### Stated exercise 1
In the notable quotes page, which company does Ben say he is advising?
### Stated exercise 2
Pick up the notable quotes page after its last line and keep writing it.

### Given passage
[start]

Notable Quotes & Memorable Moments
-
Ben on ethical issues:
“Frankly, not to steal other people's candy, not to jump in at the last second and claim commissions that were supposed to flow to others.” [07:32]
-
On the future of accountability:
“The fine is supposed to deter and discourage... When you start thinking about it that way, there could be a lot of money for testers, there could be money for networks to convene thought leaders.” [17:09]
-
On where to reach Ben:
“Type my name into Google and up it pops. I'm also advising a company called VPT Visible Performance Technologies, where we test things like this with automation at scale.” [28:13]
Important Timestamps
- [01:06] — Affiliate marketing fundamentals and the “stand down rule”

[end]

### Provided data
[start]

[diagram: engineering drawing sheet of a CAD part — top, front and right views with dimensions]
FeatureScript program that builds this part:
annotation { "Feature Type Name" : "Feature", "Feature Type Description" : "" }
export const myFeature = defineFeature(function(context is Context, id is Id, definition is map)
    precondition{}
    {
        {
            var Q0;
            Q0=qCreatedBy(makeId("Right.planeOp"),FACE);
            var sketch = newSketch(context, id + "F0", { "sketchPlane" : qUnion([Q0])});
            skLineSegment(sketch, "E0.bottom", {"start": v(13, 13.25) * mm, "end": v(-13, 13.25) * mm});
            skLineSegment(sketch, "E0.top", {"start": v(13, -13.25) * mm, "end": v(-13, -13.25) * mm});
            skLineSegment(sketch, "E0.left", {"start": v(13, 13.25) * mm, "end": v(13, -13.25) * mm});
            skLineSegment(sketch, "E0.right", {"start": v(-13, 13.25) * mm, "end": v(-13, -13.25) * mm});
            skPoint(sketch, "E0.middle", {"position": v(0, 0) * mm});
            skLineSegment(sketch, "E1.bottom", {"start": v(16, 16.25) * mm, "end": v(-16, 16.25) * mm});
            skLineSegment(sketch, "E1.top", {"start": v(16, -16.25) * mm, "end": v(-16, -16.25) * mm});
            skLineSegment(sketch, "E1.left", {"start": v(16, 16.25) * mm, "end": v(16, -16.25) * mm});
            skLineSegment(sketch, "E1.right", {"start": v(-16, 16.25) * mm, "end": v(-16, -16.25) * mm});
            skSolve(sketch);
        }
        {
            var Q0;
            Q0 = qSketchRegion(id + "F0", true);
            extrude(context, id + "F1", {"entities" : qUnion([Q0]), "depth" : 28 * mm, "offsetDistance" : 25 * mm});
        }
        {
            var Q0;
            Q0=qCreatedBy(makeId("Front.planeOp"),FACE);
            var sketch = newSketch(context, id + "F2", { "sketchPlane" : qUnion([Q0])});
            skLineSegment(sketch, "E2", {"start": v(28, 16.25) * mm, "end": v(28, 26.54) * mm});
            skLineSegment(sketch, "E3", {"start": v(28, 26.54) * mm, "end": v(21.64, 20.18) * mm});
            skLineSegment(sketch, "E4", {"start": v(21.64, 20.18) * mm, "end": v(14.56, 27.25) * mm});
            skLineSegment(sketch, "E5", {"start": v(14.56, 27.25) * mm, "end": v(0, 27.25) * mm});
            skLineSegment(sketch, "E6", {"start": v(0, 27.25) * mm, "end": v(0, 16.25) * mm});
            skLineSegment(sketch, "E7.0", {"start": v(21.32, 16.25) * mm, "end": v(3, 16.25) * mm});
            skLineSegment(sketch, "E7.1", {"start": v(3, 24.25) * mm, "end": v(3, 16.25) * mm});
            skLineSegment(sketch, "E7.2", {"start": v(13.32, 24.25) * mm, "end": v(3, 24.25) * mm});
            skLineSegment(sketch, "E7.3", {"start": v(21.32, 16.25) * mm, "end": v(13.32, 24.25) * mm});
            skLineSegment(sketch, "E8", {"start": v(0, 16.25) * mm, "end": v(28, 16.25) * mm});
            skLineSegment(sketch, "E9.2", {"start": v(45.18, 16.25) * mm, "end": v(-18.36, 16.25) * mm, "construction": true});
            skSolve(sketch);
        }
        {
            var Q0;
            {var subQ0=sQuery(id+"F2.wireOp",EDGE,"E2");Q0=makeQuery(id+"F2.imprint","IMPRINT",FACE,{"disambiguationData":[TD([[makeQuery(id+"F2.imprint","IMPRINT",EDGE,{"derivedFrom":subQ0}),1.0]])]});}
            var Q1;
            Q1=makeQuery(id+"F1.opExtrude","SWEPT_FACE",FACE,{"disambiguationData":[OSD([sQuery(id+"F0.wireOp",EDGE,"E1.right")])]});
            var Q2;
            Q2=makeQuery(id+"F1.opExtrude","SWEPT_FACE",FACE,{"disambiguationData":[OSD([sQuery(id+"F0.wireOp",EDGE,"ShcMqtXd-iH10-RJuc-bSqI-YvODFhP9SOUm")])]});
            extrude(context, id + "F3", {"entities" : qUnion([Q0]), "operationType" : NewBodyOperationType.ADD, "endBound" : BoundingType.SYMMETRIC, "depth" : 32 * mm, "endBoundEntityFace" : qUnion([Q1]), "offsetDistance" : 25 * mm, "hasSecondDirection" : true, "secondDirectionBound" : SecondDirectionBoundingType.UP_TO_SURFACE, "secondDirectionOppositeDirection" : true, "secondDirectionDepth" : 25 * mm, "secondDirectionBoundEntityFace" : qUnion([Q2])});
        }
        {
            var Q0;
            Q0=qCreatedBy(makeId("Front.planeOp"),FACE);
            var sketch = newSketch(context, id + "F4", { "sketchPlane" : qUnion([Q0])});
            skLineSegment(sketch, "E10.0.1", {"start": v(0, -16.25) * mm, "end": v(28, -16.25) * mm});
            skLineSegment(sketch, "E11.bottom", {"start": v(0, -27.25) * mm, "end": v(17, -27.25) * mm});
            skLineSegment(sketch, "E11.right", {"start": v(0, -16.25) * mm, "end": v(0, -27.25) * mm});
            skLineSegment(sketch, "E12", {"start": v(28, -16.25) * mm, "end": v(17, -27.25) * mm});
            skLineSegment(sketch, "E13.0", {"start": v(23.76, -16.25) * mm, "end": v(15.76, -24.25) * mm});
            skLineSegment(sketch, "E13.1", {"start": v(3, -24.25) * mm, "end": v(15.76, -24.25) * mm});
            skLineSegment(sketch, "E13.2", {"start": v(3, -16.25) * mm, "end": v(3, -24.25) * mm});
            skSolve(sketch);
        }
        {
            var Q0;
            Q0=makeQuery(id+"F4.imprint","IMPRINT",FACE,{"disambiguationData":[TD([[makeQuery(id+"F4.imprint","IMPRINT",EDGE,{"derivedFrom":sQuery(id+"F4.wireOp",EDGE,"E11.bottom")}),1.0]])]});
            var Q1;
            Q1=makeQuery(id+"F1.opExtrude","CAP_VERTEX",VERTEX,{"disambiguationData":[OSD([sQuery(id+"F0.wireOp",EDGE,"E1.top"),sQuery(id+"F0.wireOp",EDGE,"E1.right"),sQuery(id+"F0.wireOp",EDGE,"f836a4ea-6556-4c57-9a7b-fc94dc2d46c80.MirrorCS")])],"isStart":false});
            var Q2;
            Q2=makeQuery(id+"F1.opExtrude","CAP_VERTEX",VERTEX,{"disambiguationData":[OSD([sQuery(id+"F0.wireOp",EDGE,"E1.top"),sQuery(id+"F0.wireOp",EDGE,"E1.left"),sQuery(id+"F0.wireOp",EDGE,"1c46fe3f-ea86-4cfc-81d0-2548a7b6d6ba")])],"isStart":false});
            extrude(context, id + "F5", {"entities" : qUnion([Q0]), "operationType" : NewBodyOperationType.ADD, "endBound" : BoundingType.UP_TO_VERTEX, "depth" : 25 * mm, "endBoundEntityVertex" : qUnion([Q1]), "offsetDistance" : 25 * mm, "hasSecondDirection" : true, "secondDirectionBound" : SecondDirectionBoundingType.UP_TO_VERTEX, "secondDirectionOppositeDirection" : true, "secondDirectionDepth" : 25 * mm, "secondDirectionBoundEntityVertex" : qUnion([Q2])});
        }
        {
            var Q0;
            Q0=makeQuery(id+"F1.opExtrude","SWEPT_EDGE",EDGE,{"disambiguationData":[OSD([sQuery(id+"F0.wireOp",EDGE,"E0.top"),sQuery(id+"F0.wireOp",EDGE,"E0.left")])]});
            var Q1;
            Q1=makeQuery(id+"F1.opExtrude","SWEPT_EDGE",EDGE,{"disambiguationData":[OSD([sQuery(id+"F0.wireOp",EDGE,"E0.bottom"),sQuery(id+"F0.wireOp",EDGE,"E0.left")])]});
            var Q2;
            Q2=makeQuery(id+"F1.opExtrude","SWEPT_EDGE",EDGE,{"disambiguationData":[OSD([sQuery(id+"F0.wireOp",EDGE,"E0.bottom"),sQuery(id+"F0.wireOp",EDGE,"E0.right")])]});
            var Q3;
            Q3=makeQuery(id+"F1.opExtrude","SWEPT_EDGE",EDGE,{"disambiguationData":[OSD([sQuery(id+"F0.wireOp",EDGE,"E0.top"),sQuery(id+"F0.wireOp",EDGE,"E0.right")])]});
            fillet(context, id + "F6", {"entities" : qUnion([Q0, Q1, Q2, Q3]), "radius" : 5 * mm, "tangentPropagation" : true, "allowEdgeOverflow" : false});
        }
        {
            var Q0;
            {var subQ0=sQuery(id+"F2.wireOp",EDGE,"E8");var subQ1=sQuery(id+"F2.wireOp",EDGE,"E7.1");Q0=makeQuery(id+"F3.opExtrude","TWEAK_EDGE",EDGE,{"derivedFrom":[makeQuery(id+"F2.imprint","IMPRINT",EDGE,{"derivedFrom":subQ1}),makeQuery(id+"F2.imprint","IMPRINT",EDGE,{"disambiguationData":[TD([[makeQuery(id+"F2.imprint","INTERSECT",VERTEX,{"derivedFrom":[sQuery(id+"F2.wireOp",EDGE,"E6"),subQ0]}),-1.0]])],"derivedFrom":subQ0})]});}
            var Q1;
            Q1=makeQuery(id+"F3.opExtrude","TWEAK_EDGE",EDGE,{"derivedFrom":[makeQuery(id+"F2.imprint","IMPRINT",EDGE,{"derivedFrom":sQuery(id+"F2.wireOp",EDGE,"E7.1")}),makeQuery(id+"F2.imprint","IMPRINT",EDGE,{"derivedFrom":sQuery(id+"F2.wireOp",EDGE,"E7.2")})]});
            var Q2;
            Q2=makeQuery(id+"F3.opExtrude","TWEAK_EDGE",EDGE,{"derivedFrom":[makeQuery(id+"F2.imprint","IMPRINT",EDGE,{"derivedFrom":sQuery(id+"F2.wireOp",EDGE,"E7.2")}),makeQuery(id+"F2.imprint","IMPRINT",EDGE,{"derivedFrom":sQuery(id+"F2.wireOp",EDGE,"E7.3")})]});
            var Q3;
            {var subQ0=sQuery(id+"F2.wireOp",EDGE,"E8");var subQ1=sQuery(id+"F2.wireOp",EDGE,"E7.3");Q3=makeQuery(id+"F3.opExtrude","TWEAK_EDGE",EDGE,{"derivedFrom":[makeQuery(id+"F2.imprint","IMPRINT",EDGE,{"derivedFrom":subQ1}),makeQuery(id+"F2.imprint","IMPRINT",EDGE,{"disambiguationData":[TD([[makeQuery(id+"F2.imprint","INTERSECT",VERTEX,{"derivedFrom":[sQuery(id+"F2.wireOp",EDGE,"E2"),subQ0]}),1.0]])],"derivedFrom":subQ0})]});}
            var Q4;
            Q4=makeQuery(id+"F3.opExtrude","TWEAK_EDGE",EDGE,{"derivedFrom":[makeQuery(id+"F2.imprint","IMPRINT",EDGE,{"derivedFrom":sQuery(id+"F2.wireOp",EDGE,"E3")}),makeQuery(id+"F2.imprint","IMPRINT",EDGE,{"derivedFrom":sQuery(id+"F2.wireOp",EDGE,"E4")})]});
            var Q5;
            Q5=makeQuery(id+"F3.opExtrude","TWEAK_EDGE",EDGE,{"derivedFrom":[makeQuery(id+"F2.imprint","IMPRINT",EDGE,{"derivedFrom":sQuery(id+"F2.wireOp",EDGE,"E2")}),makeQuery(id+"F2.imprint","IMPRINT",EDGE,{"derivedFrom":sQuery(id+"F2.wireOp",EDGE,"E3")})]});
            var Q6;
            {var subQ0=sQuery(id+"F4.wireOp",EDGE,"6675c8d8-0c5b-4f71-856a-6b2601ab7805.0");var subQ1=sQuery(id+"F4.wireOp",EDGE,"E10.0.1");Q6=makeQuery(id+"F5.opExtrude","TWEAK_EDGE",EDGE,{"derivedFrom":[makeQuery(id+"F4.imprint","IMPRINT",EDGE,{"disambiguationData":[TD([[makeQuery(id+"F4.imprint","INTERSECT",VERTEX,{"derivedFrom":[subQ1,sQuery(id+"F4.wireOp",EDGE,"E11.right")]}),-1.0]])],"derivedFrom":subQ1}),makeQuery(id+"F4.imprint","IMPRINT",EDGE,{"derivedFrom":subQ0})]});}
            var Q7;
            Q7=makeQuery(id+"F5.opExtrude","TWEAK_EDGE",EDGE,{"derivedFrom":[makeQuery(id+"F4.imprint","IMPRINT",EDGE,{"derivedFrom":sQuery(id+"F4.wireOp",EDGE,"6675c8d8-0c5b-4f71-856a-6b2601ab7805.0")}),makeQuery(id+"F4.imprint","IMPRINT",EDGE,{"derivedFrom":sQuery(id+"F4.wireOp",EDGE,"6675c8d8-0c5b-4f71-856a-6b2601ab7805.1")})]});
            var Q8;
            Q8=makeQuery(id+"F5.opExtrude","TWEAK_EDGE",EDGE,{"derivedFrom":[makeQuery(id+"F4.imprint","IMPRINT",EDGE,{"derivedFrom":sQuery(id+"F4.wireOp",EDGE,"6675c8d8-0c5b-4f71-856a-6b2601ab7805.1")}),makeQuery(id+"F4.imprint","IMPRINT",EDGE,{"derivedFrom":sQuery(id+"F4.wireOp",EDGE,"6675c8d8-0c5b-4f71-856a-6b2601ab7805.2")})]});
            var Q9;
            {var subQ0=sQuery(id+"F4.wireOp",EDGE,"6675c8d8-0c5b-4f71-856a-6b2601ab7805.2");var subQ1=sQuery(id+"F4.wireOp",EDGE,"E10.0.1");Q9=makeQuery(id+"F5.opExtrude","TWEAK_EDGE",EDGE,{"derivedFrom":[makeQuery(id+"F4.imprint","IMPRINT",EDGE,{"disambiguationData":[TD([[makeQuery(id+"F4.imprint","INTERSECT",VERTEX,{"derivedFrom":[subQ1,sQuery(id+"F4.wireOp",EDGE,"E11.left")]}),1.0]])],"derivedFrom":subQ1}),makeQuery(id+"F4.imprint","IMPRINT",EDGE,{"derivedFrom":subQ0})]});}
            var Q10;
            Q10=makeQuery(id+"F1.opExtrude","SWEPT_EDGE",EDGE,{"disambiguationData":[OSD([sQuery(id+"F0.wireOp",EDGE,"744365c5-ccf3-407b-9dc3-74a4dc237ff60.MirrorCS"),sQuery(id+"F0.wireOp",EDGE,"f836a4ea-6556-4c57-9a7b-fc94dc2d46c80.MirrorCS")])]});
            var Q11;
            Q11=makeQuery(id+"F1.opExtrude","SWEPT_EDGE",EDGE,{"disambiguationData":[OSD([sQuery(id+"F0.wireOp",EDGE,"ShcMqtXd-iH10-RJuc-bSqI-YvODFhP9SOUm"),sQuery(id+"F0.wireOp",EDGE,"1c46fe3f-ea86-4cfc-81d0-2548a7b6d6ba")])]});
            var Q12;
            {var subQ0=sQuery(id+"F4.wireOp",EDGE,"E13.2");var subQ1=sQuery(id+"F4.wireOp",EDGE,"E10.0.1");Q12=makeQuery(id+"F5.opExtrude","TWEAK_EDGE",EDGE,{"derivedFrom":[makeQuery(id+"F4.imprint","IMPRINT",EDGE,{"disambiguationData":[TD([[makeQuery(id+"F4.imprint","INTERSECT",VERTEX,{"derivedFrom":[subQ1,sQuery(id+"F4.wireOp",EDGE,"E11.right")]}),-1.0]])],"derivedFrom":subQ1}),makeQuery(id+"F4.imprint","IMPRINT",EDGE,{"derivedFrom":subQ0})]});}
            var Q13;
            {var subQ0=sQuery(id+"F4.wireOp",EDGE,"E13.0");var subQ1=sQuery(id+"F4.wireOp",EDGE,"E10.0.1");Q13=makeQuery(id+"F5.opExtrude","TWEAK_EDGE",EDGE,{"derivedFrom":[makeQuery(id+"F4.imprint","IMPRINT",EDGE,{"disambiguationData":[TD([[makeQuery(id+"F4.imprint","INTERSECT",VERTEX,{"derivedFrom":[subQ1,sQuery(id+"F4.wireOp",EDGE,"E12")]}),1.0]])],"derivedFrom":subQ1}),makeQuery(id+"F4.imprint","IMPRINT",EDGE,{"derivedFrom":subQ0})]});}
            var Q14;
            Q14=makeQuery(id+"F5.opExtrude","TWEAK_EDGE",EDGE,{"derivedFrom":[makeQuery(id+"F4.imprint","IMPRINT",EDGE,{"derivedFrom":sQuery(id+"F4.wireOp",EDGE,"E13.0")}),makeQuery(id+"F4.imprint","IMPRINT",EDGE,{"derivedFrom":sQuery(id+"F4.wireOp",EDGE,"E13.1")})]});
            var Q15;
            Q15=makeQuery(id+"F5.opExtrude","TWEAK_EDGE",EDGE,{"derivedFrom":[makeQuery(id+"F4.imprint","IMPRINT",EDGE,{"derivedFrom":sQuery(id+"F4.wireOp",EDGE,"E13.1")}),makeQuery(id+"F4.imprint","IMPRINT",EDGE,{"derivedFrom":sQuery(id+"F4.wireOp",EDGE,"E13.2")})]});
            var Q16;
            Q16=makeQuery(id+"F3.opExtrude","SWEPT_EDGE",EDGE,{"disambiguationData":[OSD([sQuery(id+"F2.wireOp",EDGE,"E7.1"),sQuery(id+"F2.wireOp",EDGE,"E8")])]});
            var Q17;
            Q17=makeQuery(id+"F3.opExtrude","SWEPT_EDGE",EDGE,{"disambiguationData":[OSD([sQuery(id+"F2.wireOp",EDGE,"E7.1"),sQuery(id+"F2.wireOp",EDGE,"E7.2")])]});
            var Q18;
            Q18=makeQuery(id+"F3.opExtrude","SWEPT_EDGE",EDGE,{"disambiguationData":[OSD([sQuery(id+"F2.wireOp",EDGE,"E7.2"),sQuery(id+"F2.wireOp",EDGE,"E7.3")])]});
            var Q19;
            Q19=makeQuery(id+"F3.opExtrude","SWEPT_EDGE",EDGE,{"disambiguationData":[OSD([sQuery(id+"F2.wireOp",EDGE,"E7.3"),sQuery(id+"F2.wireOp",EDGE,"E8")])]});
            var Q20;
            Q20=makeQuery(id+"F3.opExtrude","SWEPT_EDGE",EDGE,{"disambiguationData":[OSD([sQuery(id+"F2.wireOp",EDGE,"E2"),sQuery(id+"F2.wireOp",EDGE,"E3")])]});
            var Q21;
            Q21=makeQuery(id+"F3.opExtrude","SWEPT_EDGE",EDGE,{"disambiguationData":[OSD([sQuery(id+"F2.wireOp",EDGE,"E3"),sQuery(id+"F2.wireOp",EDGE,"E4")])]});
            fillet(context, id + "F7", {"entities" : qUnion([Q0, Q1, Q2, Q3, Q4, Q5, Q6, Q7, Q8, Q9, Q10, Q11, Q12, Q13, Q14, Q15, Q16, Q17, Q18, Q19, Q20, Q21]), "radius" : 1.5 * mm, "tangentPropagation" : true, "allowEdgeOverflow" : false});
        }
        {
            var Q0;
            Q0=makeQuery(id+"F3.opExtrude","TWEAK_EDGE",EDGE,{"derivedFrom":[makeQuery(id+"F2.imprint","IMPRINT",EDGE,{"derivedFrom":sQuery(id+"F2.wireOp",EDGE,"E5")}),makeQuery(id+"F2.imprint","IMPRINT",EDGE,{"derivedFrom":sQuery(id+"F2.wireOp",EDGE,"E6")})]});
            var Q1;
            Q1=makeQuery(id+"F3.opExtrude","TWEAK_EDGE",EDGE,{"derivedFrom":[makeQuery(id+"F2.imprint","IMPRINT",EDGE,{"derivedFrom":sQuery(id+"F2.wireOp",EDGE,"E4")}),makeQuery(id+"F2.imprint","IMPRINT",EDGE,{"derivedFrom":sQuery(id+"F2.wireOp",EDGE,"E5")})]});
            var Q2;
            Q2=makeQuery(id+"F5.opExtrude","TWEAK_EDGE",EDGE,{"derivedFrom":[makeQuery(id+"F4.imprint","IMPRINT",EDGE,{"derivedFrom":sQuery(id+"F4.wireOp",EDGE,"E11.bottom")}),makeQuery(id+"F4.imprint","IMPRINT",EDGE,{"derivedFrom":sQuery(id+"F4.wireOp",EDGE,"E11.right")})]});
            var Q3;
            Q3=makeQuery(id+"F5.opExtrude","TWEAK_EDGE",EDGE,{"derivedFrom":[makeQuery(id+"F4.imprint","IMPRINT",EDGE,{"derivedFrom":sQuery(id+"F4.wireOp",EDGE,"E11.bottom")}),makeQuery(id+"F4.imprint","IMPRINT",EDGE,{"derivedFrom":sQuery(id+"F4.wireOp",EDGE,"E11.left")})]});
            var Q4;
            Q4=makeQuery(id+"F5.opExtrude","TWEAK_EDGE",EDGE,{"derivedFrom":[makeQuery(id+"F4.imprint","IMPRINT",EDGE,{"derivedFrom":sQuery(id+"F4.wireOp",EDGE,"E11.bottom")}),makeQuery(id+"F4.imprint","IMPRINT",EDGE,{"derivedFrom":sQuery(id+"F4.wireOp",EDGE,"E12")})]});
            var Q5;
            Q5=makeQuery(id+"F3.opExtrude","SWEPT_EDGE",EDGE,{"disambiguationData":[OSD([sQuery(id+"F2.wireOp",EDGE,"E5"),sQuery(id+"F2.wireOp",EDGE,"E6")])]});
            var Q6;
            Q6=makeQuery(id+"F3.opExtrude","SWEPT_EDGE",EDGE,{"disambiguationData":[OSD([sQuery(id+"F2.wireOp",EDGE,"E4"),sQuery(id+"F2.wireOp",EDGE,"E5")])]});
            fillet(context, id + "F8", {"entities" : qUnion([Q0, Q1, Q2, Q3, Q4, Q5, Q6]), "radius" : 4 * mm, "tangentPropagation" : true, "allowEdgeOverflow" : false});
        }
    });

[end]

### Exercise response 1
VPT Visible Performance Technologies

### Exercise response 2
- [03:01] — Affiliate Summit and the industry’s reaction to Honey
- [04:27] — How Honey evaded detection using cookies and account age
- [08:33] — Detailed walkthrough of a typical commission hijacking scenario
- [13:13] — Rationale behind the stand down policy
- [17:54] — Awin’s decision to make Honey pay all remediation costs
- [18:54] — Details of forensic investigation and code review
- [21:05] — Honey’s “stand down” windows as short as 6 minutes
- [24:56] — Internal disputes between PayPal and Honey’s founders
- [25:30] — Prediction of class action success against Honey
- [28:13] — Ben shares how listeners can contact him for more help
Conclusion & Next Steps
This episode exposes a significant, deliberate breach of affiliate network standards by Honey—a browser extension giant. The discussion by Tye and Ben not only details the technical and legal aspects of the violation but also highlights broader industry lessons: the need for vigilance, more consistent enforcement, and continued education regarding the risks inherent with browser-based affiliate tools. The episode encourages brands, agencies, and publishers to re-examine their partnerships and due diligence processes as the fallout from the Honey revelations continues.